▸ Exercise requirements: From the forum post about Fred's counterclaim, quote word for word the passage that starts with "Without looking up" and finishes with "or improperly ignored.".

▸ Extract provided:
Without looking up the details, I believe that Fred entered some form of counterclaim against PCAD, to which no defense was entered. When Fred asked for a default judgement, he was fobbed off with a comment that the claim was "insufficiently detailed".

 

Is this right and proper behaviour by the court? Without knowing the exact details, it's hard to comment. But I don't believe that it's right and proper that a case should just be ignored like that. I think it would be interesting if a lawyer were to give that case the once-over, and comment on whether the case presented was properly or improperly ignored.

 

I've seen it written that the "legal system" as a whole will not treat litigants in person seriously, and they are rarely or never taken seriously. While I do not have the legal knowledge (nor have I seen Fred's case) to say for sure, perhaps the example mentioned in the previous paragraph already shows that the court is not playing ball. And if they can ignore Fred's previous counterclaim, what other (potentially) improper things might happen?

 

Here's a web site which mentions the problem that Fred may be facing now:

 

Litigant in Person

 

How does this site help?

 

Many cases are lost, not because they are inherently bad cases, but because LIPs may make technical or procedural errors that are then exploited by their legally trained opponents. Despite reforms introduced by the Civil Procedure Rules (CPR), there is still a tendency for some Judges to pay more attention to professional lawyers than to Litigants in Person – a situation that the lawyers are, of course, quick to capitalise upon. We hope that this site will help LIPs to avoid these pitfalls by providing background information on court procedures, the English legal system, the CPR and, where appropriate, statues and case law. We also aim to provide a one-stop source of contact information for support groups and information services of use to LIPs.

 

Fred's counter claim that was (as far as I can see) just ignored ..... was it inspected by the Community Legal Service before Fred submitted it to the court?

(Data excerpts)
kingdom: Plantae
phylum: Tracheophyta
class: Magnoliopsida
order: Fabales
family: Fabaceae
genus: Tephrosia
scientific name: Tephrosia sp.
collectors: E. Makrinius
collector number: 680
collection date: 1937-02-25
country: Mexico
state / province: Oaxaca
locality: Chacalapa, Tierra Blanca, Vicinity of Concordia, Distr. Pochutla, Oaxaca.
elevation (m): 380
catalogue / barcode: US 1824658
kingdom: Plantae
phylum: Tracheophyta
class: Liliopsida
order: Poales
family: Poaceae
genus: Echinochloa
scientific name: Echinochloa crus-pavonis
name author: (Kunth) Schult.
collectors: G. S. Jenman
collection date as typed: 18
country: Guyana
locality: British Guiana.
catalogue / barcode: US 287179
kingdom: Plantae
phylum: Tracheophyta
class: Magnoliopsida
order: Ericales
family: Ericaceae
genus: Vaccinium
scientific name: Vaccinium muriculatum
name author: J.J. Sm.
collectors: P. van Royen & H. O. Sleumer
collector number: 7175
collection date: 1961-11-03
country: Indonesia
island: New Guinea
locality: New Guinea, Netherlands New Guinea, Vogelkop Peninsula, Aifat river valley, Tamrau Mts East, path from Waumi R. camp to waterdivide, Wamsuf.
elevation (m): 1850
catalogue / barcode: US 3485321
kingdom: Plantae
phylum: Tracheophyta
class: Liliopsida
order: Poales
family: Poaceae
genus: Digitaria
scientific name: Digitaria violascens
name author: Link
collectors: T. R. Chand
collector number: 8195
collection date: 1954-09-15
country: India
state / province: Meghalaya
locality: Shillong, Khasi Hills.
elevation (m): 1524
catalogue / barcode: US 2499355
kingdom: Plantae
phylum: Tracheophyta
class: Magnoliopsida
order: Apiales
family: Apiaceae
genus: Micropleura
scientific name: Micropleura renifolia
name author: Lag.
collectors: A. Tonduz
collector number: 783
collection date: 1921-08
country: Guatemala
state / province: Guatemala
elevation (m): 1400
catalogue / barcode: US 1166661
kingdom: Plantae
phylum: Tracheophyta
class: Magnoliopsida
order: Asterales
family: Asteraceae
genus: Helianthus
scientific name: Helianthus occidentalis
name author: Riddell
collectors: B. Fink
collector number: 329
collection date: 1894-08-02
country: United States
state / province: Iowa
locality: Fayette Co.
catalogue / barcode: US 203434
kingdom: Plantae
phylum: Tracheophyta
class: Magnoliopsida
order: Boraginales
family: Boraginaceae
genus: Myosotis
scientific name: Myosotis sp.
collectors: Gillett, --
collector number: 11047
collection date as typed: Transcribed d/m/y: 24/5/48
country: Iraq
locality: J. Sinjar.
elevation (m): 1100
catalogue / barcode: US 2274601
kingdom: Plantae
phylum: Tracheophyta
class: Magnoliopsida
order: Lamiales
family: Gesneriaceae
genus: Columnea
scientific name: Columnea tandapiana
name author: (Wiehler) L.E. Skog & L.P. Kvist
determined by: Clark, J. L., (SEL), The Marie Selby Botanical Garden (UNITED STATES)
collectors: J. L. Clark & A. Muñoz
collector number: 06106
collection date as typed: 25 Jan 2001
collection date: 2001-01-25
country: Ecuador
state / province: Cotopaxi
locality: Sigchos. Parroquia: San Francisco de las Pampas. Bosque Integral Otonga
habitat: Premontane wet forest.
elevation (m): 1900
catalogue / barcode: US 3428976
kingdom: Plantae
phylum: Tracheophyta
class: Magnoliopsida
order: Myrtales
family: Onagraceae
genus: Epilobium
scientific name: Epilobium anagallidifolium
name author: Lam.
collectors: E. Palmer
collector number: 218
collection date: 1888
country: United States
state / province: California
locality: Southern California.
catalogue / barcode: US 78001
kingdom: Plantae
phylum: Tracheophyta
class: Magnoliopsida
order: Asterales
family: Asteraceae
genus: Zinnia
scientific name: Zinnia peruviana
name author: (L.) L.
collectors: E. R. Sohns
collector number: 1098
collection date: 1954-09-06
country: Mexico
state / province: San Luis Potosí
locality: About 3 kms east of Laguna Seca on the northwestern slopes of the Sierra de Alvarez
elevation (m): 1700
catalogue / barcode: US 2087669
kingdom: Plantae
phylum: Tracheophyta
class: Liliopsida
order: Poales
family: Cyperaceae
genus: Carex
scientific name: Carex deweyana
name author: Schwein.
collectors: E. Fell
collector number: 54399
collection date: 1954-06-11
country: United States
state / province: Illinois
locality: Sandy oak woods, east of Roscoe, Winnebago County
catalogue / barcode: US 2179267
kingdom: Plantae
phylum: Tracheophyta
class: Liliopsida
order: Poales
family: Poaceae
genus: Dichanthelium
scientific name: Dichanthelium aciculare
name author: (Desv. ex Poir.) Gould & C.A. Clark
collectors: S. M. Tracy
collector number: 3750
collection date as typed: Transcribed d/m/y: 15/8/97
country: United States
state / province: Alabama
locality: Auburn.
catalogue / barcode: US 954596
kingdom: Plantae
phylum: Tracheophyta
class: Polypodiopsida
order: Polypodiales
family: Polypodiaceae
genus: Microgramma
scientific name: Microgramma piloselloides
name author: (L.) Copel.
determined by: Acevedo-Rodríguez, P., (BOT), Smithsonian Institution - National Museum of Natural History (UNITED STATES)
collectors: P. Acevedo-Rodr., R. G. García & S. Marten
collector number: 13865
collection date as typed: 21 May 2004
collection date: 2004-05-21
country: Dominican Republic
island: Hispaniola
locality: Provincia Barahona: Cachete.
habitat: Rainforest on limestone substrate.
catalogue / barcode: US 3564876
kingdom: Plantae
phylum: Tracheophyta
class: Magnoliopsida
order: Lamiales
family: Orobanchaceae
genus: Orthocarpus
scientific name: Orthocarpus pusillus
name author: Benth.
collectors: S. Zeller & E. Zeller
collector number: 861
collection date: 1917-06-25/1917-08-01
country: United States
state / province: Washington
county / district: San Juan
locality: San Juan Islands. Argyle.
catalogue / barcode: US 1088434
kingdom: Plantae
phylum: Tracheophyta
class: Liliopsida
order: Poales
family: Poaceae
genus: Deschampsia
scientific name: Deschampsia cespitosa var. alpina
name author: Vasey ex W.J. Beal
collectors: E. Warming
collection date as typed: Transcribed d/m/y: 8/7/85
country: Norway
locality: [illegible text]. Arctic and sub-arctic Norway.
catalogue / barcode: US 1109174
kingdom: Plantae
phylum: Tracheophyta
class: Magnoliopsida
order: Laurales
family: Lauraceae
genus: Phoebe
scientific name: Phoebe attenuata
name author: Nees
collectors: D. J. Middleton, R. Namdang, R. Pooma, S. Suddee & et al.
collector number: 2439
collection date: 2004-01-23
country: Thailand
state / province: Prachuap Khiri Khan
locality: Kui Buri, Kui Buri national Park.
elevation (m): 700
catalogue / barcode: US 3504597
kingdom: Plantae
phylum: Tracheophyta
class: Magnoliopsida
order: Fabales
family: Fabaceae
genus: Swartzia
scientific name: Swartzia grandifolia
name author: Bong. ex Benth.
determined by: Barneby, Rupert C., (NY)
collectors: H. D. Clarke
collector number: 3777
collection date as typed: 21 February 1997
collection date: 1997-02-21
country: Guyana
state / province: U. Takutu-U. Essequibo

▸ Answer in full:
Without looking up the details, I believe that Fred entered some form of counterclaim against PCAD, to which no defense was entered. When Fred asked for a default judgement, he was fobbed off with a comment that the claim was "insufficiently detailed".

 

Is this right and proper behaviour by the court? Without knowing the exact details, it's hard to comment. But I don't believe that it's right and proper that a case should just be ignored like that. I think it would be interesting if a lawyer were to give that case the once-over, and comment on whether the case presented was properly or improperly ignored.